The aggregate purchase price for the acquisition amounted to approximately US$4.5 billion – the estimated value of UNS Energy’s total assets by the end of June 2014. This includes the assumption of around US$2.0 billion of debt.
UNS Energy, a vertically integrated utility services holding with three subsidiaries, serves nearly 657,000 electricity and gas customers, primarily in its home state of Arizona. The company’s fiscal operating revenues for 2013 amounted to approximately US$1.5 billion.
Fortis has issued the final instalment notice, according to which payment of the final instalment is due by 27 October 2014, which is referred to as the final instalment date. The instalment is in the size of $667 per $1,000 principal amount of debentures.
With the acquisition, Fortis gains hold of UNS Energy subsidiaries Tucson Electric Power (TEP) and UniSource Energy Services (UES). The two subsidiaries will remain headquartered in Tucson, Fortis has stated. The company stated it foresees no changes in its existing operations.
Commenting on the acquisition, Stan Marshall, chief executive officer for Fortis, noted that UNS Energy is exactly the type of North American high-quality utility asset that Fortis seeks to acquire as part of its investment strategy.

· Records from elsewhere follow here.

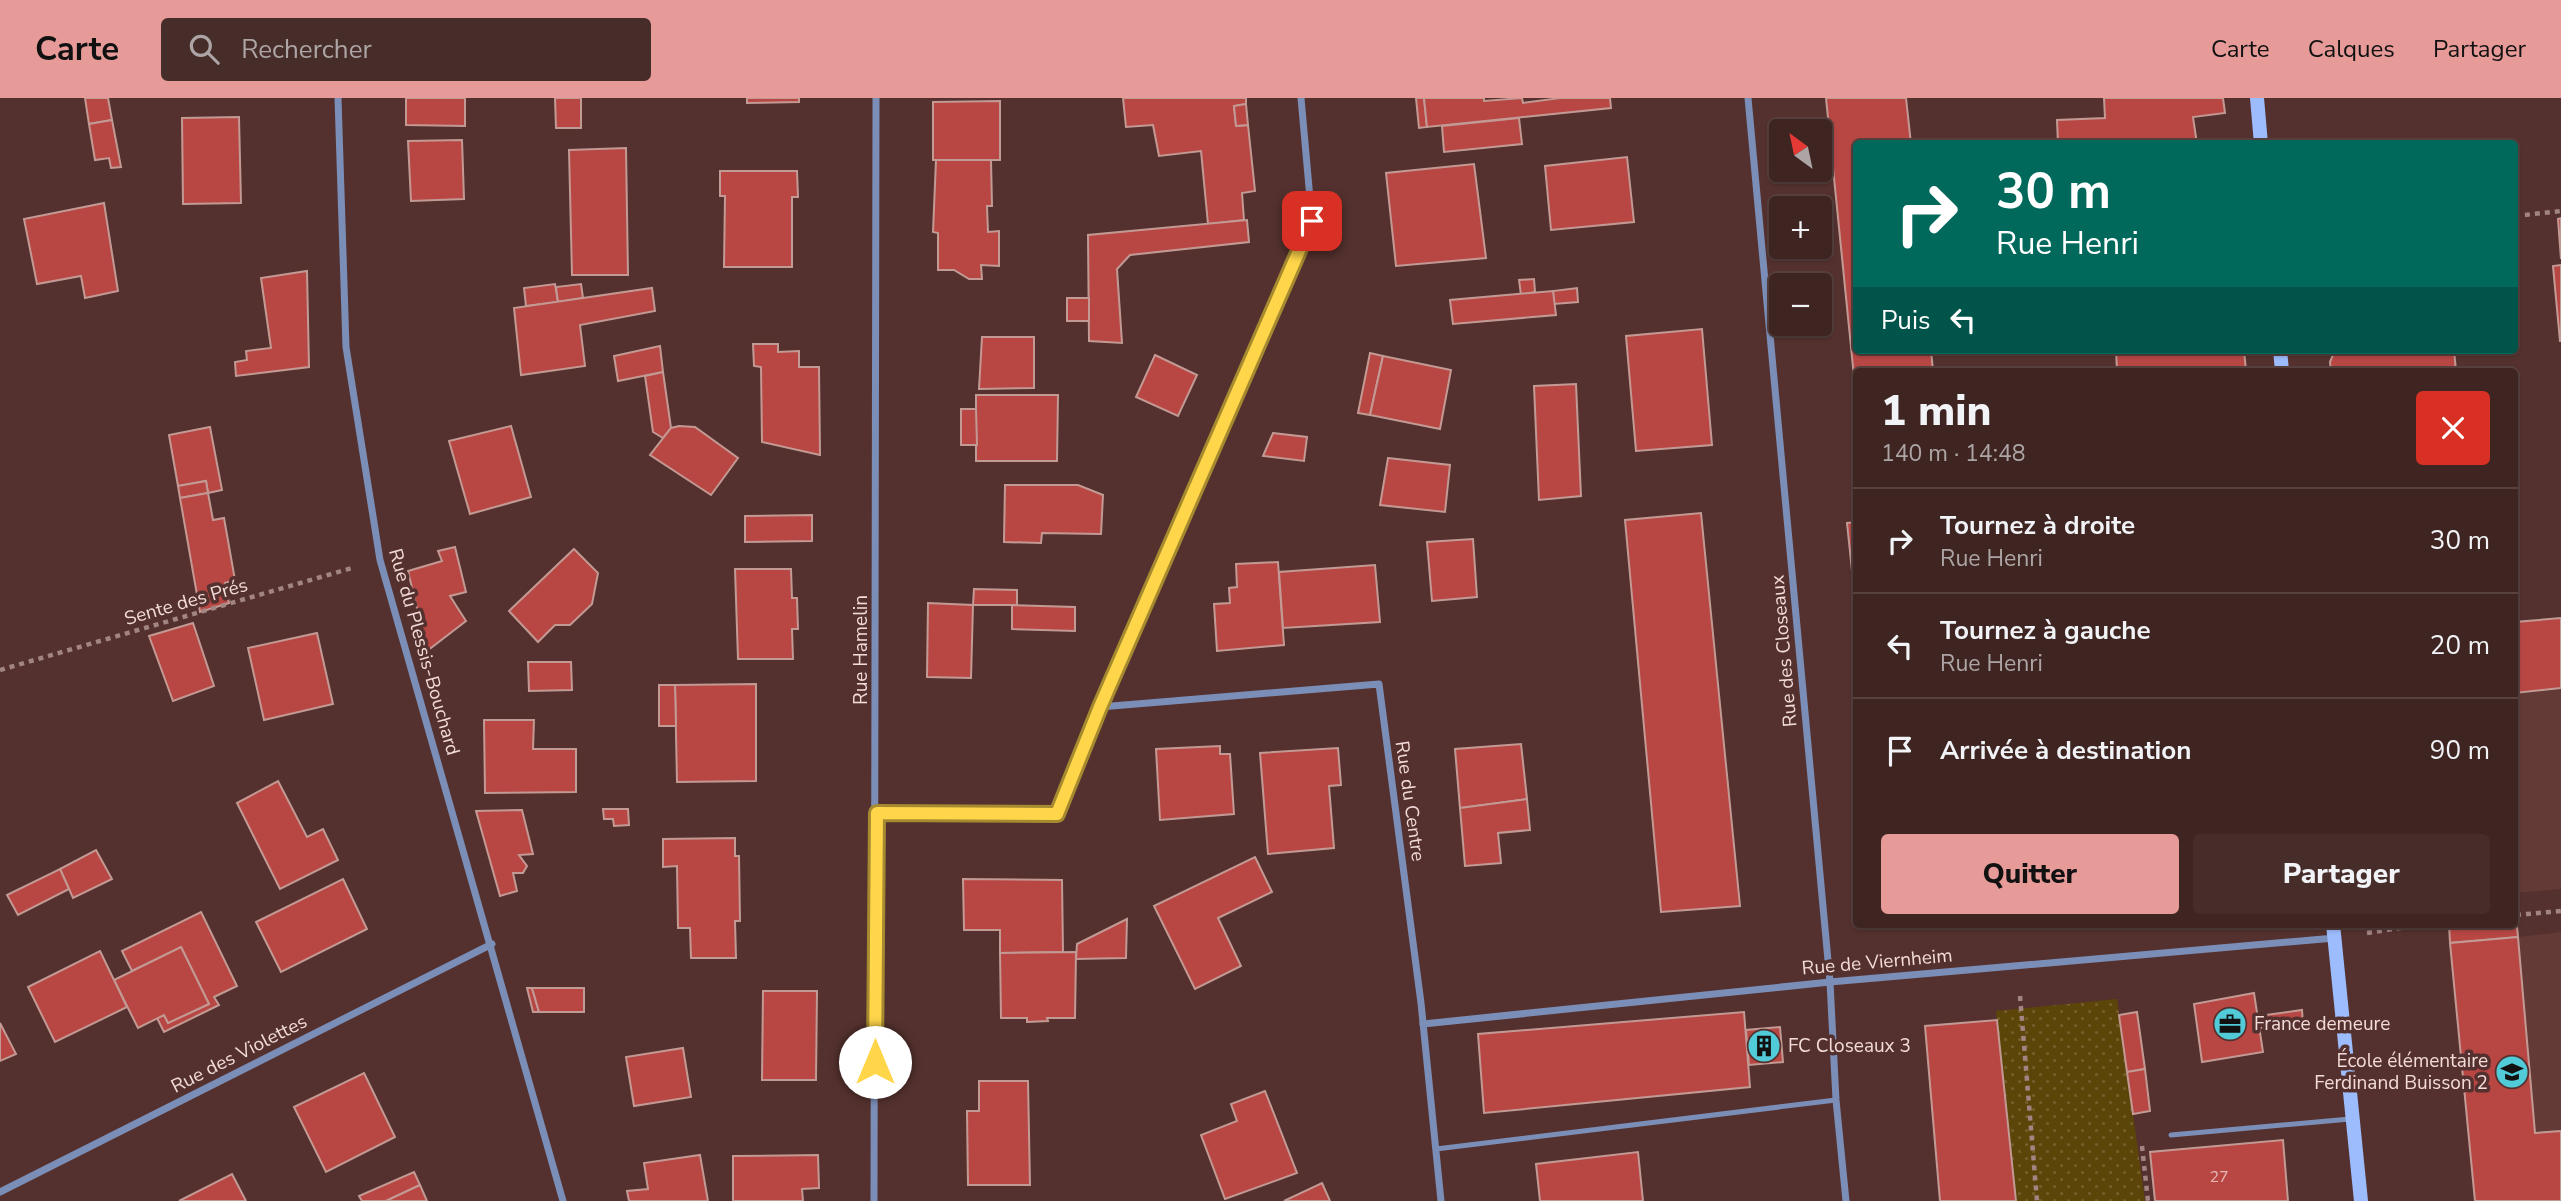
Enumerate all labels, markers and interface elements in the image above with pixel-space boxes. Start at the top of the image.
search box [161,18,651,81]
text: Carte [35,27,119,72]
icon: search [185,30,223,68]
text: Rechercher [241,32,372,67]
text: Carte [2211,33,2270,65]
text: Calques [2308,33,2395,65]
text: Partager [2433,33,2526,65]
north arrow [1769,119,1832,182]
map controls [1769,119,1832,336]
text: 30 m [1996,158,2111,225]
icon: right [1881,168,1972,259]
pin [1282,191,1342,251]
button: + [1769,196,1832,259]
icon: arrive [1293,202,1331,240]
text: Rue Henri [1996,222,2139,265]
button: − [1769,273,1832,336]
icon: left [1944,301,1982,339]
text: Puis [1881,303,1930,338]
text: 1 min [1881,383,1991,440]
button: close [2416,391,2490,465]
text: 140 m · 14:48 [1881,438,2026,469]
text: Tournez à droite [1940,508,2135,543]
icon: right [1881,522,1919,560]
text: 30 m [2430,523,2490,558]
text: Rue Henri [1940,543,2043,574]
street label: Rue du Plessis-Bouchard [382,546,466,758]
street label: Sente des Prés [121,572,251,632]
street label: Rue des Closeaux [1764,574,1804,728]
street label: Rue Hamelin [848,595,874,705]
text: Tournez à gauche [1940,613,2151,648]
icon: left [1881,627,1919,665]
text: 20 m [2430,628,2490,663]
text: Rue Henri [1940,648,2043,679]
icon: arrive [1881,732,1919,770]
text: Arrivée à destination [1940,733,2191,768]
text: 90 m [2430,733,2490,768]
street label: Rue du Centre [1389,739,1431,863]
button: Quitter [1881,834,2179,914]
button: Partager [2193,834,2490,914]
street label: Rue de Viernheim [1801,942,1953,982]
office icon: France demeure [2211,1005,2249,1043]
street label: Rue des Violettes [167,1008,311,1100]
place label: France demeure [2254,1011,2390,1037]
position arrow [838,1025,912,1099]
building icon: FC Closeaux 3 [1745,1027,1783,1065]
place label: FC Closeaux 3 [1788,1033,1911,1059]
place label: École élémentaire Ferdinand Buisson 2 [2314,1048,2488,1096]
school or university icon: École élémentaire Ferdinand Buisson 2 [2493,1053,2531,1091]
house number: 27 [2209,1166,2229,1188]

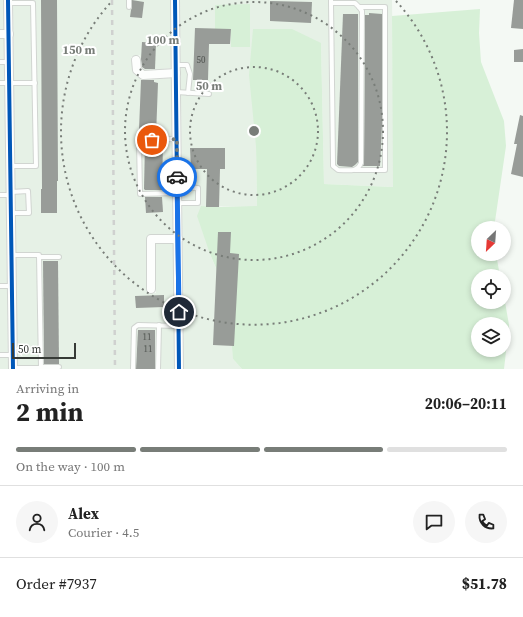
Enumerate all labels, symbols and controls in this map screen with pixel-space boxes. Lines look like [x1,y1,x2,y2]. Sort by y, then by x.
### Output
text: 100 m [147,32,180,48]
text: 150 m [63,42,96,58]
house number: 50 [196,54,206,66]
text: 50 m [196,78,222,94]
pin [135,123,169,157]
centre of rings [247,124,261,138]
icon: bag [141,129,163,151]
courier [157,157,197,197]
icon: car [166,166,188,188]
north arrow [471,221,511,261]
map controls [471,221,511,357]
button: locate [471,269,511,309]
pin [162,295,196,329]
icon: home [168,301,190,323]
button: layers [471,317,511,357]
house number: 11 [142,331,152,343]
scale bar [12,341,76,360]
text: 50 m [18,342,41,357]
house number: 11 [143,343,153,355]
text: Arriving in [16,380,79,397]
text: 20:06–20:11 [425,393,507,414]
text: 2 min [16,394,83,430]
text: On the way · 100 m [16,458,125,475]
button: person [16,501,58,543]
button: chat [413,501,455,543]
button: phone [465,501,507,543]
text: Alex [68,503,99,524]
text: Courier · 4.5 [68,524,139,541]
text: Order #7937 [16,573,97,594]
text: $51.78 [462,573,507,594]

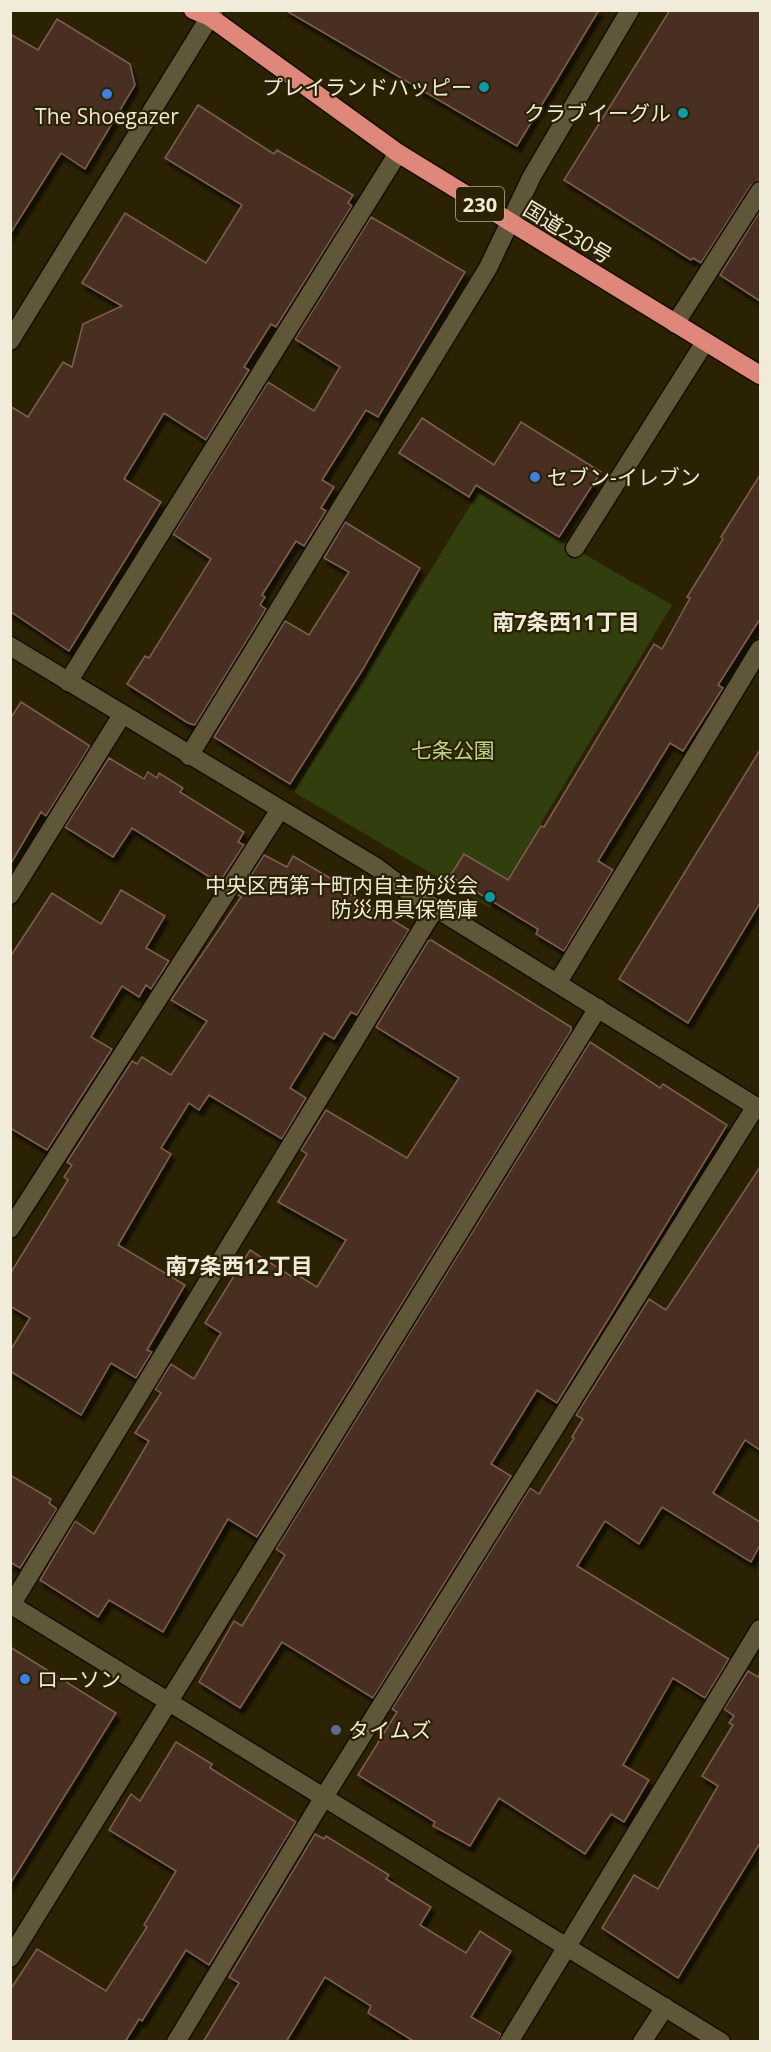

He believes the move will boost earnings and will help reduce business risk for the company, by improving the geographic diversification of its businesses.
The company’s president, Barry Perry, added that Fortis was glad to welcome UNS Energy’s employees into the organization. With their input, he says, Fortis will continue to satisfy the energy needs of its customers “safely, reliably and cost effectively.”